Each day relates itself to the one preceding it, and to the one ahead, yet each is in itself unique, a whole bright coin to squander on in memory, to hoard. Each is a fresh beginning. I am aware that on our calendar spring doesn't arrive until the twenty-first, but for me it starts as soon as our brief, and often violent, February has shaken herself free from the chains of ice and gone her way for another year.
and goes on to say:
Downstairs in one huge wooden container there are two begonias, grown by Gussie, and forever flowering. One of these days they are going to grow right up through the living room ceiling and try to get into the sunroom above. They have a fascination for me, rather like Jack's Beanstalk and I love the flowers which bloom, fall, and bloom again, wearing the shapes of dark pink hearts.

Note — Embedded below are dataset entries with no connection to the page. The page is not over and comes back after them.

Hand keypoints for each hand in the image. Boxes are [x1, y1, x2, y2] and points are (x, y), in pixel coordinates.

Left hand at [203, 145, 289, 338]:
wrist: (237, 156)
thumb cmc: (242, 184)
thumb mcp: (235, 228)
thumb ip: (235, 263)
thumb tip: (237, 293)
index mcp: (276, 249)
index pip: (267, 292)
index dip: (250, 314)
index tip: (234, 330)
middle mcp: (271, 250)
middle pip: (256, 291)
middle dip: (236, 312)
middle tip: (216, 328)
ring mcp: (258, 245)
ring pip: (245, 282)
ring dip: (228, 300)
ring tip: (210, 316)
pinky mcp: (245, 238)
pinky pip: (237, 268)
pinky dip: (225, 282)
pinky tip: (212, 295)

They remind me that springtime really begins in the human heart, no matter how wintery things have been; in site of the ice-cold clutch of fear, the chilling reminder of grief, the ordinary day-by-day fatigue which clogs the wings of the mind like heavy snow, or the sensation which I often have of walking through the days and weeks, very delicately on terribly thin ice. But the heart's springtime still looks back to loveliness remembered, forward to happiness hoped for; and the sun within is that of the affection we give to others and receive from them; the inner light is the illumination of one's own citadel of spiritual security, a sort of conquering.